----- PROVIDED DATA -----

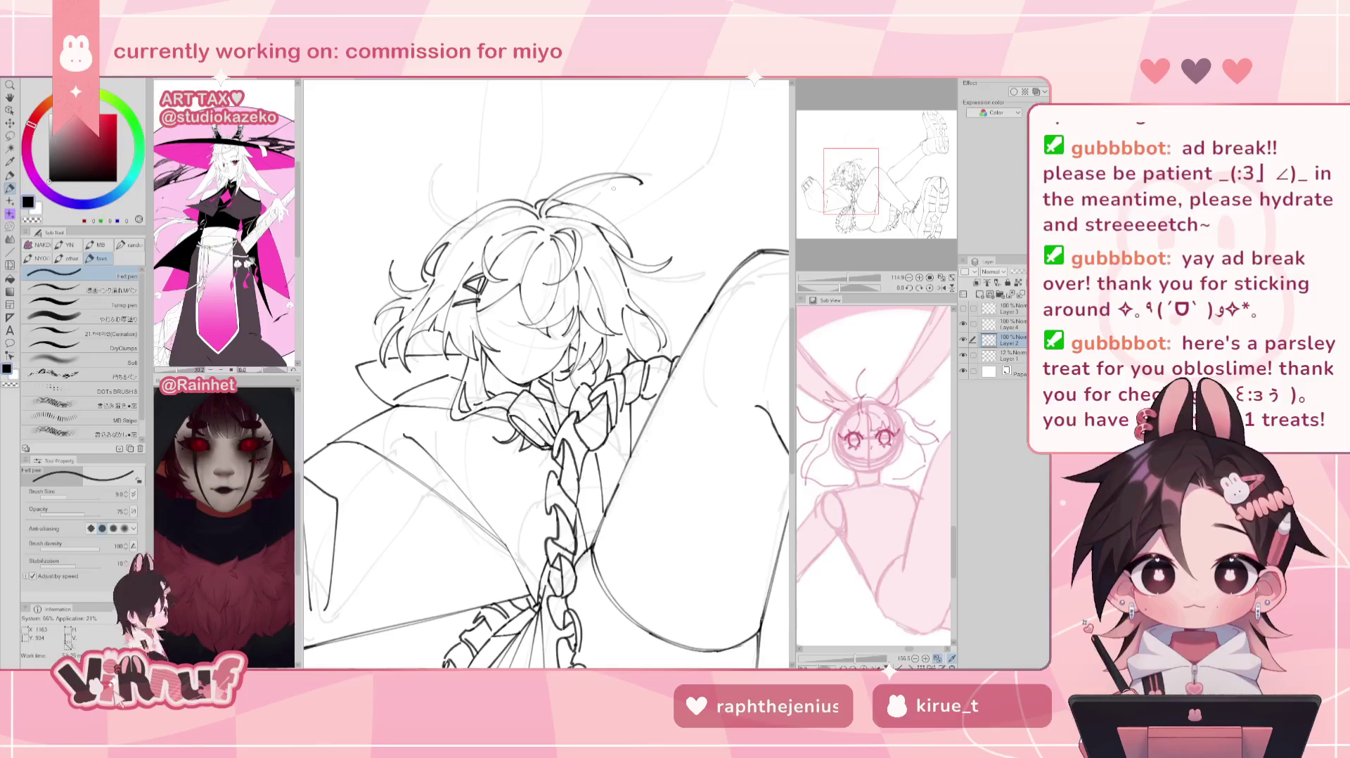
drag(841, 288, 809, 288)
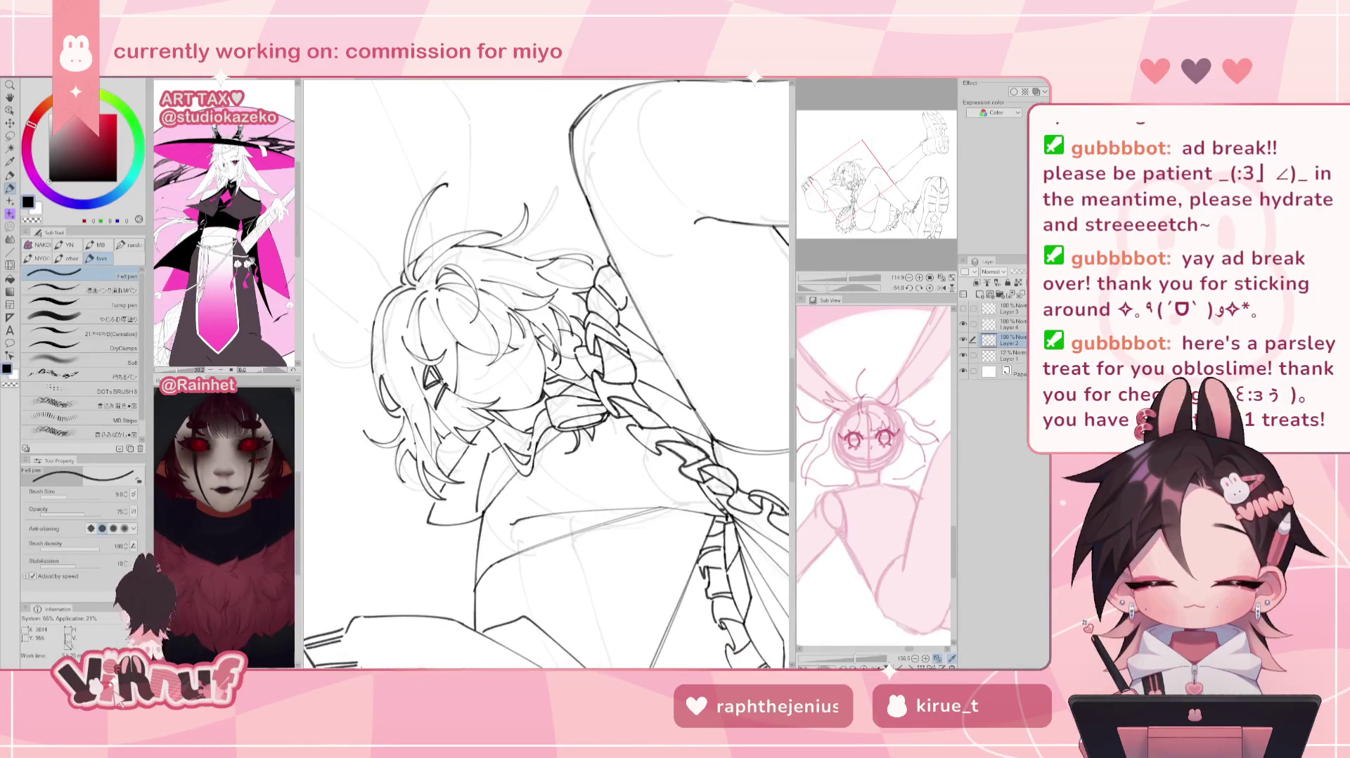
click(929, 288)
drag(849, 278, 848, 277)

-----

**EXERCISE:**
Copy out the listing above exactly, and keep the pictures out of it.

**TASK SOLUTION:**
drag(841, 288, 809, 288)
click(929, 288)
drag(849, 278, 848, 277)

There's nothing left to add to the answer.